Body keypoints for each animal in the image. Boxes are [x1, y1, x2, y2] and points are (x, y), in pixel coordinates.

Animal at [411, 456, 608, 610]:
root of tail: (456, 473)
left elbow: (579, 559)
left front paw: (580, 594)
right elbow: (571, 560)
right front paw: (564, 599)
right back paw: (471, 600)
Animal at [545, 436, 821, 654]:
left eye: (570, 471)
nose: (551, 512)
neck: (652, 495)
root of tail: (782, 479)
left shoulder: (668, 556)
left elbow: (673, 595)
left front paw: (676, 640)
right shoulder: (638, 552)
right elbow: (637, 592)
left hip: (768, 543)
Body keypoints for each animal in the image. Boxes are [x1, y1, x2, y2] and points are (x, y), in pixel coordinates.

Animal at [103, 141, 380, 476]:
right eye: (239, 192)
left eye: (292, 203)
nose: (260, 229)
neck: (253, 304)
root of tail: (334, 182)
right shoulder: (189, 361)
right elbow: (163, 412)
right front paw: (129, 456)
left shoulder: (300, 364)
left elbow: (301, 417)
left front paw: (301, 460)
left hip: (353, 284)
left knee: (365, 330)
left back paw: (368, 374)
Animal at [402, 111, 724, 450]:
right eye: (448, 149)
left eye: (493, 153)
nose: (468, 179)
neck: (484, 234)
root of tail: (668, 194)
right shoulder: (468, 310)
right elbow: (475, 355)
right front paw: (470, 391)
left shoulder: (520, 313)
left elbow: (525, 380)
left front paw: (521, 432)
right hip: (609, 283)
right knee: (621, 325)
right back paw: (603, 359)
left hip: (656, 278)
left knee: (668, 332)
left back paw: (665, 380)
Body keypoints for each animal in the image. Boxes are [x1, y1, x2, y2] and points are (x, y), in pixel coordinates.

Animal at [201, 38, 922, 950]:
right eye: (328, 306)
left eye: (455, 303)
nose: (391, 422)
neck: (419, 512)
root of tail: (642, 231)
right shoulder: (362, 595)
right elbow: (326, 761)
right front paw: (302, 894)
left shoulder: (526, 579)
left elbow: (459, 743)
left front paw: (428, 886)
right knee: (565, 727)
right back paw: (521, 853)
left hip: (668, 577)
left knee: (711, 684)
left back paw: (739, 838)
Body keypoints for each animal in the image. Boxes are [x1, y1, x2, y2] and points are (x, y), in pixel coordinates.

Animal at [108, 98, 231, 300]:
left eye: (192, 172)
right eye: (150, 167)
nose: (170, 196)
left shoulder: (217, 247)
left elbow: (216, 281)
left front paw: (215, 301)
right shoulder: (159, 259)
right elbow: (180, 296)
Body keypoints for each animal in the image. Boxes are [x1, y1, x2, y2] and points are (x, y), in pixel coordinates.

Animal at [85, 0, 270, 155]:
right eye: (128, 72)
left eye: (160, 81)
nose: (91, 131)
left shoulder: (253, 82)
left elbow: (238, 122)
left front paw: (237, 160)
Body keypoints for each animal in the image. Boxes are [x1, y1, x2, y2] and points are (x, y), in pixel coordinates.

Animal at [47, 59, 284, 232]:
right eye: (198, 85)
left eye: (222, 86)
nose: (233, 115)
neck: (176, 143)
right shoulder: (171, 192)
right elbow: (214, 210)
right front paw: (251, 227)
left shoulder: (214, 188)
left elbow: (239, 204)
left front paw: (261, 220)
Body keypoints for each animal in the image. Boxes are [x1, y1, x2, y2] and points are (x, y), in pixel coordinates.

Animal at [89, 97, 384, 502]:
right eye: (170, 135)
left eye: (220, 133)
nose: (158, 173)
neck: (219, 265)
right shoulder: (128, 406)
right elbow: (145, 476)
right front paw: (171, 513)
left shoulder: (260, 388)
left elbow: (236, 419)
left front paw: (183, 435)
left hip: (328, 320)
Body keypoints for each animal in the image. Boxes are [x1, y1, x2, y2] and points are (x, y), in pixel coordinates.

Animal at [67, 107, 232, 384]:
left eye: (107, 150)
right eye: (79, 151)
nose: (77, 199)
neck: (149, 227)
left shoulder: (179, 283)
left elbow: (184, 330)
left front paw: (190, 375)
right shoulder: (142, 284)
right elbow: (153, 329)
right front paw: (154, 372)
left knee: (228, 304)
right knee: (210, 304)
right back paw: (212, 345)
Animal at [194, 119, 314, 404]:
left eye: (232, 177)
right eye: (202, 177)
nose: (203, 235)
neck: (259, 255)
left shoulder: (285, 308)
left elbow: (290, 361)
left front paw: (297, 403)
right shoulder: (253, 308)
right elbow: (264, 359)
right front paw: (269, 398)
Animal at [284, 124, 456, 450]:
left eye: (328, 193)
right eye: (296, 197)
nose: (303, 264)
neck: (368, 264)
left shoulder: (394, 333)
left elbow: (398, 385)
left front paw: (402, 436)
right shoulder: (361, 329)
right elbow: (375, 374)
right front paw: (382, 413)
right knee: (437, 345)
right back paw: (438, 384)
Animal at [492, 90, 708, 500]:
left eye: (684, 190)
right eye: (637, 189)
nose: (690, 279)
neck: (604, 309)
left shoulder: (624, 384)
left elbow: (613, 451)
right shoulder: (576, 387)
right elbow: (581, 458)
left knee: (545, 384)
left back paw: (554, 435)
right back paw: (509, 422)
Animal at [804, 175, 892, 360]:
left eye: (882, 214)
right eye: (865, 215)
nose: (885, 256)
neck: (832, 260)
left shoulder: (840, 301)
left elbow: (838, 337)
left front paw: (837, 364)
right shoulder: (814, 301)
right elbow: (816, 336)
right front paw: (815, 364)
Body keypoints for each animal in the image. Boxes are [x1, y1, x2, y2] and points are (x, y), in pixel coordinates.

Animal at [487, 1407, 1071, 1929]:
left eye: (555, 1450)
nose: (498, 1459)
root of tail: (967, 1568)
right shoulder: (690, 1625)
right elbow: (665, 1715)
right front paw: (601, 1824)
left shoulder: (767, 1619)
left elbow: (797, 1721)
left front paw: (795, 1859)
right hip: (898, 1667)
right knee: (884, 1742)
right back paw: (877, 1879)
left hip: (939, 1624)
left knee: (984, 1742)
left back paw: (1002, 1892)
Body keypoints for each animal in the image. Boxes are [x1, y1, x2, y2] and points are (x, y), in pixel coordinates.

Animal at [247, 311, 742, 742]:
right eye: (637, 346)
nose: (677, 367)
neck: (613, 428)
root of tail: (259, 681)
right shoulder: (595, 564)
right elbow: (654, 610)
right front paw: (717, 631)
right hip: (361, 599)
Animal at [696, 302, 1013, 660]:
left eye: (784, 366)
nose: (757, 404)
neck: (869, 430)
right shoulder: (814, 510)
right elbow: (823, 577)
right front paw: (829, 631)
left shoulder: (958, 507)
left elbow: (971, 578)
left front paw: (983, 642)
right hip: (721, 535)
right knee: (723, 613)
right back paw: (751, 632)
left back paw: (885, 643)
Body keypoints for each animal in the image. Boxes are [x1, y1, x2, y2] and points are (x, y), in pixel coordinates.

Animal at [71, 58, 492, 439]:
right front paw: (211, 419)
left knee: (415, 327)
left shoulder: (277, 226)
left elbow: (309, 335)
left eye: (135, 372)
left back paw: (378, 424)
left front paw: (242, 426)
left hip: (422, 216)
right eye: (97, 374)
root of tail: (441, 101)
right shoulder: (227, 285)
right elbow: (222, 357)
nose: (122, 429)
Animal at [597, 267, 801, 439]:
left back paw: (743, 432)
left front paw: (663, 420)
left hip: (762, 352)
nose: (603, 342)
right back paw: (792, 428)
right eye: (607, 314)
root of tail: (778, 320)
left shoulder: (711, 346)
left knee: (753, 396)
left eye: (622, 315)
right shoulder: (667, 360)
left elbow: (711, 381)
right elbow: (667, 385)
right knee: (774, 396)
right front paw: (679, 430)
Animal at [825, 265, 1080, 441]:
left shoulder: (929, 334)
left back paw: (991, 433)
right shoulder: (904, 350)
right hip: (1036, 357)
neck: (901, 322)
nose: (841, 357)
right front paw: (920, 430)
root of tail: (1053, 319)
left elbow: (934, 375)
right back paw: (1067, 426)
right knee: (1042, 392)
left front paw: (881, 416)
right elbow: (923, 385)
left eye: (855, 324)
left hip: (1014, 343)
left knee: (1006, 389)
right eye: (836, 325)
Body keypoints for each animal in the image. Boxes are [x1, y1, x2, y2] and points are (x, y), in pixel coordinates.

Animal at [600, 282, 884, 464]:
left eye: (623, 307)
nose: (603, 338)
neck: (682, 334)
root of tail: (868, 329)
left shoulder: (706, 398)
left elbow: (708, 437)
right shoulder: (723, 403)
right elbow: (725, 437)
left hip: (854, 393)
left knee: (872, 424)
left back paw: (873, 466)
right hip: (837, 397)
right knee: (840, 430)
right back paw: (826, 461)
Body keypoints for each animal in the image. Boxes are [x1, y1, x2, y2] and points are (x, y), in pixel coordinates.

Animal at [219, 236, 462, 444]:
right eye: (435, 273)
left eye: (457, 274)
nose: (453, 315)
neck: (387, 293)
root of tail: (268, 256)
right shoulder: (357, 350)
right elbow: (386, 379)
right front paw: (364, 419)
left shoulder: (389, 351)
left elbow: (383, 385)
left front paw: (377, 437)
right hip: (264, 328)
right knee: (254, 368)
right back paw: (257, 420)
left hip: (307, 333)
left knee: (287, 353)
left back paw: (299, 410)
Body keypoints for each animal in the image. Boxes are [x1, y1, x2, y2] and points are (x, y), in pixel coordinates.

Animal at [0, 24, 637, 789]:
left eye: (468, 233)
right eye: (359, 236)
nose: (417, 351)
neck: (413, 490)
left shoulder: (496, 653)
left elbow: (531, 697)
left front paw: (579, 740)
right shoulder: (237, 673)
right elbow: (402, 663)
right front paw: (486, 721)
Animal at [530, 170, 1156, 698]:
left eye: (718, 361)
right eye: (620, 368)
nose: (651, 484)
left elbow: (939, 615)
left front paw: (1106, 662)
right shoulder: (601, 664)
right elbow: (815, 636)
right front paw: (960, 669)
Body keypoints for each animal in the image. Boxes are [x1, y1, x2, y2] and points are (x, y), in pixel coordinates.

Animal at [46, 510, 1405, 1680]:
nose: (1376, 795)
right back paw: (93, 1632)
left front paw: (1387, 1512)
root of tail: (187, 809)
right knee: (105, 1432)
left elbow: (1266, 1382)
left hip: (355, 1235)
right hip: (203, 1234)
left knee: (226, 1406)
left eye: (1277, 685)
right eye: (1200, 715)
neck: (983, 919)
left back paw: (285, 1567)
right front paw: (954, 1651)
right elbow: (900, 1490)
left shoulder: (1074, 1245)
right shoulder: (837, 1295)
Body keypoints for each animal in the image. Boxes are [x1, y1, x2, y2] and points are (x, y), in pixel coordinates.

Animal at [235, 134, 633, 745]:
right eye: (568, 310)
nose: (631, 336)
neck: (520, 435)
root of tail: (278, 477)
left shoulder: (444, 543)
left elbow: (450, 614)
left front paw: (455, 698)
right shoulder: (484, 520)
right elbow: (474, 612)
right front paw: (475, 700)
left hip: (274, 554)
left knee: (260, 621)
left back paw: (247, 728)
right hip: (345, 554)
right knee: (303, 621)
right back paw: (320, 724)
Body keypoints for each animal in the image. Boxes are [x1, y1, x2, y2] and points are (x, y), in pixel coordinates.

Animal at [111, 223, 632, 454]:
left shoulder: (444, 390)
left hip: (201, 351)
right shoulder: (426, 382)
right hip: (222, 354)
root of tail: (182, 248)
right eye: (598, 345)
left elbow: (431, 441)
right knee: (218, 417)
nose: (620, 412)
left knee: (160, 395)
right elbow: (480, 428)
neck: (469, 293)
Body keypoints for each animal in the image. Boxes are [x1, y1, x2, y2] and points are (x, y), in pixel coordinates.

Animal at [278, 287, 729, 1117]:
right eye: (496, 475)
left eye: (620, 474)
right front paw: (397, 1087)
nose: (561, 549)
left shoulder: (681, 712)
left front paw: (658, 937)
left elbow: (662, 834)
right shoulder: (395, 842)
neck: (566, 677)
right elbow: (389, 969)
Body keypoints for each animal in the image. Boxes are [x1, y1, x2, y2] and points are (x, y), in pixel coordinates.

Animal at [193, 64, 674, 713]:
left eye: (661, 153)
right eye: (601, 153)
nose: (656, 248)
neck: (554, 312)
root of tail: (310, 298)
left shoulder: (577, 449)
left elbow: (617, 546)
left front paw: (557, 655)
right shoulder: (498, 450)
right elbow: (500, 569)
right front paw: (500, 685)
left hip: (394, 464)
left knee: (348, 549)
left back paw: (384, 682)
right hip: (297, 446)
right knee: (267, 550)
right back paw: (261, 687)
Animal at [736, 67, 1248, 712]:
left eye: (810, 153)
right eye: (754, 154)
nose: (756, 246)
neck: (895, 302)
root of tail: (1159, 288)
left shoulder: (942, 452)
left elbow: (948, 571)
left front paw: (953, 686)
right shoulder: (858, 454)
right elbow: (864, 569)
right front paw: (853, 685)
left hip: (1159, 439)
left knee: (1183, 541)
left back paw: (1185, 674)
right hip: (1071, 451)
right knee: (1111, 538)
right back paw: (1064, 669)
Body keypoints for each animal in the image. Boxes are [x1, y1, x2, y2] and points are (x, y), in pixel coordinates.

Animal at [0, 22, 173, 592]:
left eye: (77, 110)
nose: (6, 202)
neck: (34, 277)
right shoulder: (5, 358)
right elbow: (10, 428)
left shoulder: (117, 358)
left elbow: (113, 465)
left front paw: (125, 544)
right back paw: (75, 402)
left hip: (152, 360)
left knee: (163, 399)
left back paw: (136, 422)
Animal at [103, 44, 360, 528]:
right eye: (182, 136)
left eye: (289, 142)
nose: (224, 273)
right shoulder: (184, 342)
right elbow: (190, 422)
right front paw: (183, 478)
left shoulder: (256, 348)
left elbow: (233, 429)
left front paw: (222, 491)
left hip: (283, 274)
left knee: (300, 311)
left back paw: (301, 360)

..............................

EXERCISE PROMPT ▸
Among the entries above, find the line with "left shoulder: (942, 452)" and the line with "right back paw: (1064, 669)"; give again exactly these two lines and all lines between them.

EXERCISE RESPONSE ▸
left shoulder: (942, 452)
left elbow: (948, 571)
left front paw: (953, 686)
right shoulder: (858, 454)
right elbow: (864, 569)
right front paw: (853, 685)
left hip: (1159, 439)
left knee: (1183, 541)
left back paw: (1185, 674)
right hip: (1071, 451)
right knee: (1111, 538)
right back paw: (1064, 669)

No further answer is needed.